=== Records shown ===

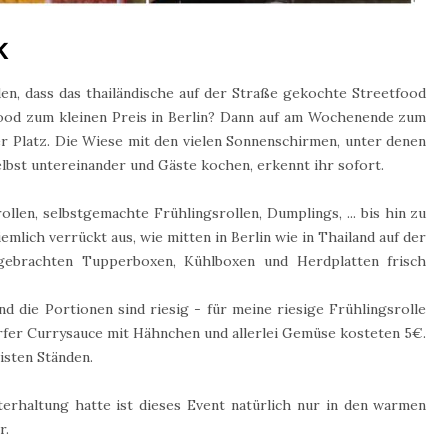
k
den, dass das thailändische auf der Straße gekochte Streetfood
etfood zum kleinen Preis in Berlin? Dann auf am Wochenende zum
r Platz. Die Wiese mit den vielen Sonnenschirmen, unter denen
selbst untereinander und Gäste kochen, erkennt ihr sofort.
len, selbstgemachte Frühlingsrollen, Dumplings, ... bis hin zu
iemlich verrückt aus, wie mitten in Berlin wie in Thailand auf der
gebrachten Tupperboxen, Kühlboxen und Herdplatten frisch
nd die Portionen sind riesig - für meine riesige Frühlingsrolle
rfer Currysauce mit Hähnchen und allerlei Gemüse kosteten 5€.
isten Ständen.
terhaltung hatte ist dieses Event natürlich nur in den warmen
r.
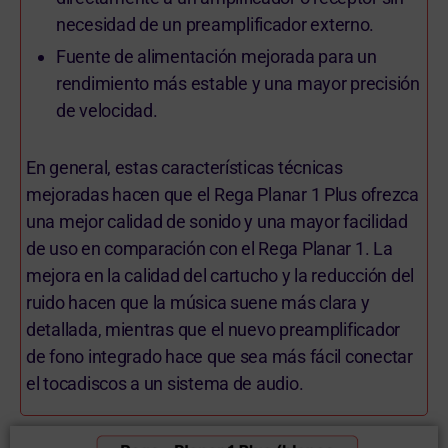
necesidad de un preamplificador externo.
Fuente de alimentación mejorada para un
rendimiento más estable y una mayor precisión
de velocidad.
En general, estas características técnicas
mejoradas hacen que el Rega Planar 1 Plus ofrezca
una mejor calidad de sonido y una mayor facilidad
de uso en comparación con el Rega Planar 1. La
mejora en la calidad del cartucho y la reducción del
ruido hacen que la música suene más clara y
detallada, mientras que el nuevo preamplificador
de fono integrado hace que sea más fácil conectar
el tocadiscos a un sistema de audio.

===

Extract every line of the records above that contains the word "calidad".

una mejor calidad de sonido y una mayor facilidad
mejora en la calidad del cartucho y la reducción del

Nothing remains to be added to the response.